WHAT YOU HAVE TO DO: Search the listing below for the word "down" and copy each line that holds it.

PROVIDED DATA:
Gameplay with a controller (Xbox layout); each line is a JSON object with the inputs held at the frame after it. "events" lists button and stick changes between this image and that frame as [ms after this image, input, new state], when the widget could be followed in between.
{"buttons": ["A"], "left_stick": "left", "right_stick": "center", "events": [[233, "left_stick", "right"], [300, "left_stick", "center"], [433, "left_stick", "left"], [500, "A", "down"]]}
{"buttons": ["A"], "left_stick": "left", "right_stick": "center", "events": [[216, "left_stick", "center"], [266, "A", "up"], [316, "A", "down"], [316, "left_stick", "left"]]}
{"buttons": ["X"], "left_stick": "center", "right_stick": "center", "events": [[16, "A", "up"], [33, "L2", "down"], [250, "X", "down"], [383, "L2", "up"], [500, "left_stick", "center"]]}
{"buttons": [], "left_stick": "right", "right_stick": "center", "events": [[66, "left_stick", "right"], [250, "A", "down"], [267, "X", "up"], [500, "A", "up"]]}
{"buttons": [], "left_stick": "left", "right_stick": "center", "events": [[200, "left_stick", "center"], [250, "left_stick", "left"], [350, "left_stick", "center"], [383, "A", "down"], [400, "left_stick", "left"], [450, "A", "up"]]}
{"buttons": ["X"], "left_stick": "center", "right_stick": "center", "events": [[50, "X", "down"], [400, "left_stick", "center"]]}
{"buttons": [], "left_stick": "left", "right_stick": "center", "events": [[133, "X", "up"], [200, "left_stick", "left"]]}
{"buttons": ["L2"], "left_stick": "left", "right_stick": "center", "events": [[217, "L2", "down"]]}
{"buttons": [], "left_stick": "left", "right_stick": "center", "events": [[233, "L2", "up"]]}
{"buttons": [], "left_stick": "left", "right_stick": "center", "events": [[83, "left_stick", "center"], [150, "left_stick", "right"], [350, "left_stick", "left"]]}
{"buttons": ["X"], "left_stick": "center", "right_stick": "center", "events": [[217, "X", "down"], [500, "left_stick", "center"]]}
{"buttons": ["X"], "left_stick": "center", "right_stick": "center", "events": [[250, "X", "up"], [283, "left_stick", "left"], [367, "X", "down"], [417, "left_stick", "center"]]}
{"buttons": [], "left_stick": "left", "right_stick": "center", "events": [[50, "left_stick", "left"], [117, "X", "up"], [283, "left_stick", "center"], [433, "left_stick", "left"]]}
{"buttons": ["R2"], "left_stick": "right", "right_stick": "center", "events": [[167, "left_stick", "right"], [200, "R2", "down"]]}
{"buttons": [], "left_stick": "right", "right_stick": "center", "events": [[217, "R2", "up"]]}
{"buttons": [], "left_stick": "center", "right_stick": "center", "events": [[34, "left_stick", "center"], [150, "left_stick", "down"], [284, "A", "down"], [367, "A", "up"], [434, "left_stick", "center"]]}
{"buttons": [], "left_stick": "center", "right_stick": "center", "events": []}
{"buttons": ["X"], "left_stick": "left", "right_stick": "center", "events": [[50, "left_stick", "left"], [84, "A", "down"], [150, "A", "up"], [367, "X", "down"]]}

RESPONSE BOX:
{"buttons": ["A"], "left_stick": "left", "right_stick": "center", "events": [[233, "left_stick", "right"], [300, "left_stick", "center"], [433, "left_stick", "left"], [500, "A", "down"]]}
{"buttons": ["A"], "left_stick": "left", "right_stick": "center", "events": [[216, "left_stick", "center"], [266, "A", "up"], [316, "A", "down"], [316, "left_stick", "left"]]}
{"buttons": ["X"], "left_stick": "center", "right_stick": "center", "events": [[16, "A", "up"], [33, "L2", "down"], [250, "X", "down"], [383, "L2", "up"], [500, "left_stick", "center"]]}
{"buttons": [], "left_stick": "right", "right_stick": "center", "events": [[66, "left_stick", "right"], [250, "A", "down"], [267, "X", "up"], [500, "A", "up"]]}
{"buttons": [], "left_stick": "left", "right_stick": "center", "events": [[200, "left_stick", "center"], [250, "left_stick", "left"], [350, "left_stick", "center"], [383, "A", "down"], [400, "left_stick", "left"], [450, "A", "up"]]}
{"buttons": ["X"], "left_stick": "center", "right_stick": "center", "events": [[50, "X", "down"], [400, "left_stick", "center"]]}
{"buttons": ["L2"], "left_stick": "left", "right_stick": "center", "events": [[217, "L2", "down"]]}
{"buttons": ["X"], "left_stick": "center", "right_stick": "center", "events": [[217, "X", "down"], [500, "left_stick", "center"]]}
{"buttons": ["X"], "left_stick": "center", "right_stick": "center", "events": [[250, "X", "up"], [283, "left_stick", "left"], [367, "X", "down"], [417, "left_stick", "center"]]}
{"buttons": ["R2"], "left_stick": "right", "right_stick": "center", "events": [[167, "left_stick", "right"], [200, "R2", "down"]]}
{"buttons": [], "left_stick": "center", "right_stick": "center", "events": [[34, "left_stick", "center"], [150, "left_stick", "down"], [284, "A", "down"], [367, "A", "up"], [434, "left_stick", "center"]]}
{"buttons": ["X"], "left_stick": "left", "right_stick": "center", "events": [[50, "left_stick", "left"], [84, "A", "down"], [150, "A", "up"], [367, "X", "down"]]}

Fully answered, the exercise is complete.